##### Quoted text
One further car (CFX18) was transformed into an Aceca ‘special’ out of a wrecked 428.
The uninitiated might take these cars to be Maseratis and it’s true that the basic shape was heavily influenced by Frua’s Mistral, though they shared only doorhandles and quarterlights.
The fuel-filler hatch blends into the C-pillar
The Mistral is a pretty car, yet the 428 has a bullish machismo of its own (enhanced on Dawn’s cars by subtly wider Borrani wires) like a muscle-bound athlete in a close-fitting suit.
At the front, the V8 is crammed into the engine bay and you can see how it might have struggled to get airflow, although Dawn says that neither car has overheating issues.
At the rear, both variants have deep, square boots, twin tanks and twin fillers. Brimmed to 18 gallons, they made the 428s quite decisively tail-heavy.
The hood on the Convertible is easy to lower and, with no particular sill to negotiate – the chassis tubes are well inboard – getting into either car is easy.
The ’69 Convertible has the prettier fascia, with eight chrome-bezelled instruments in a handsome binnacle and a rash of ‘Guinness bottle’ toggle switches on the centre console.
The late Fastback has the post-1970 Federal dash with a similar instrument arrangement but cheaper-looking rocker switches that feel vague when prodded.
Visibility is excellent and the driving position can accommodate all sizes
Hurlock was very tall so the driving position takes all sizes, the only oddities being the slightly offset pedals and the way that the long gearlever in the manual cants forward.
##########
Problems to solve.
(1) Reproduce word for word the stretch of the 428 passage from "The ’69 Convertible" through "manual cants forward.".
(2) Condense the paragraph of the 428 passage that opens "At the rear, both variants" into one shorter sentence that keeps its main facts.
##### Listed entries
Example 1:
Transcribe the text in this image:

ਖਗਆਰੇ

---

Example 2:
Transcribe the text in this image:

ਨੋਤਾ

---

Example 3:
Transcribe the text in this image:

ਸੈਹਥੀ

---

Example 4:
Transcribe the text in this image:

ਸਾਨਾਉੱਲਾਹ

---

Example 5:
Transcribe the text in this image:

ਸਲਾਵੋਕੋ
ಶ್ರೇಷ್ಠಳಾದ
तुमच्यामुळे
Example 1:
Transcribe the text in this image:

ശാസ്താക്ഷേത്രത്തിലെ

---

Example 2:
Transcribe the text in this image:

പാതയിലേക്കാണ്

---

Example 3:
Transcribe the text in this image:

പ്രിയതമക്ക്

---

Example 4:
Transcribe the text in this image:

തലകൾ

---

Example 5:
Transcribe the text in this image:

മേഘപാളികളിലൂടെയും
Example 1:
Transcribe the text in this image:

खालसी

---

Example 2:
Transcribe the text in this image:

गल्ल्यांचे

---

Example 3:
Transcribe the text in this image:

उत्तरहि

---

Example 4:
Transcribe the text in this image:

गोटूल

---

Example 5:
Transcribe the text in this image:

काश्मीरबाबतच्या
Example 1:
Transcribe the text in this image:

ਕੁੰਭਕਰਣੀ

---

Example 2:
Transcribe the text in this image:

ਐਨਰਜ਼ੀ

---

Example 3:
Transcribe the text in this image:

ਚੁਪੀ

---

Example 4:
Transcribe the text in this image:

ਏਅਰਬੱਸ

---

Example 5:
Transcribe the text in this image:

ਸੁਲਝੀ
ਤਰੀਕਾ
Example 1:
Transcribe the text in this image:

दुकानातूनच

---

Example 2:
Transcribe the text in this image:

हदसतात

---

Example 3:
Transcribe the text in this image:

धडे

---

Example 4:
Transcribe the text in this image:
##########
Exercise answers.
(1)
The ’69 Convertible has the prettier fascia, with eight chrome-bezelled instruments in a handsome binnacle and a rash of ‘Guinness bottle’ toggle switches on the centre console.
The late Fastback has the post-1970 Federal dash with a similar instrument arrangement but cheaper-looking rocker switches that feel vague when prodded.
Visibility is excellent and the driving position can accommodate all sizes
Hurlock was very tall so the driving position takes all sizes, the only oddities being the slightly offset pedals and the way that the long gearlever in the manual cants forward.

(2) Both variants have deep, square boots with twin tanks and fillers, and when filled to 18 gallons these made the 428s decisively tail-heavy.